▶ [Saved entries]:
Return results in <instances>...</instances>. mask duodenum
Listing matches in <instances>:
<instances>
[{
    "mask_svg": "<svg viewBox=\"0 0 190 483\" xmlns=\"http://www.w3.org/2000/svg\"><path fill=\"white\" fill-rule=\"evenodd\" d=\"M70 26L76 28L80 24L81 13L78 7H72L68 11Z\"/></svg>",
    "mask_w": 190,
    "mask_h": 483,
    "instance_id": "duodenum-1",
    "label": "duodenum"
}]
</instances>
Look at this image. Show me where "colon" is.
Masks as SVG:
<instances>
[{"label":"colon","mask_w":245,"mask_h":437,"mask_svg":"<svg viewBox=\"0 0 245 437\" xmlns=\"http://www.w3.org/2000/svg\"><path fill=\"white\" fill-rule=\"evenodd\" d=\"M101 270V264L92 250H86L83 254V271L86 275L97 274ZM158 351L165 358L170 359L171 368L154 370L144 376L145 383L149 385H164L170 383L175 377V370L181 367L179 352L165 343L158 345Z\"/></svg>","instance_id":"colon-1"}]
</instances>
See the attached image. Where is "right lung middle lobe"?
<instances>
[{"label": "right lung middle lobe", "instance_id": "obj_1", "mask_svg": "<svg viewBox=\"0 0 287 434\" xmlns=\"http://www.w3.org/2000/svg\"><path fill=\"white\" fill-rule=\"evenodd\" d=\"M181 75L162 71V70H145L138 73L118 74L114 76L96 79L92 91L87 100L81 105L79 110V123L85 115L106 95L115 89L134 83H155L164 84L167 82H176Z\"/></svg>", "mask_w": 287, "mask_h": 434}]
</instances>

▶ [WHAT IS BEING ASKED]: Rewrite every row above, putting "scan" wherever "image" appears and leaving everything else untouched.

▶ [THE SOLUTION]:
Return results in <instances>...</instances>. mask duodenum
Listing matches in <instances>:
<instances>
[{
    "mask_svg": "<svg viewBox=\"0 0 190 483\" xmlns=\"http://www.w3.org/2000/svg\"><path fill=\"white\" fill-rule=\"evenodd\" d=\"M70 26L76 28L80 24L81 13L78 7H72L68 11Z\"/></svg>",
    "mask_w": 190,
    "mask_h": 483,
    "instance_id": "duodenum-1",
    "label": "duodenum"
}]
</instances>
Look at this scan. Show me where "colon" is.
Masks as SVG:
<instances>
[{"label":"colon","mask_w":245,"mask_h":437,"mask_svg":"<svg viewBox=\"0 0 245 437\" xmlns=\"http://www.w3.org/2000/svg\"><path fill=\"white\" fill-rule=\"evenodd\" d=\"M101 270V264L92 250H86L83 254V271L86 275L97 274ZM158 351L165 358L170 359L171 368L154 370L144 376L145 383L149 385H164L170 383L175 377V370L181 367L179 352L165 343L158 345Z\"/></svg>","instance_id":"colon-1"}]
</instances>
See the attached scan. Where is "right lung middle lobe"?
<instances>
[{"label": "right lung middle lobe", "instance_id": "obj_1", "mask_svg": "<svg viewBox=\"0 0 287 434\" xmlns=\"http://www.w3.org/2000/svg\"><path fill=\"white\" fill-rule=\"evenodd\" d=\"M181 75L162 71V70H145L138 73L118 74L114 76L96 79L92 91L87 100L81 105L79 110V123L85 115L106 95L115 89L134 83H155L164 84L167 82H176Z\"/></svg>", "mask_w": 287, "mask_h": 434}]
</instances>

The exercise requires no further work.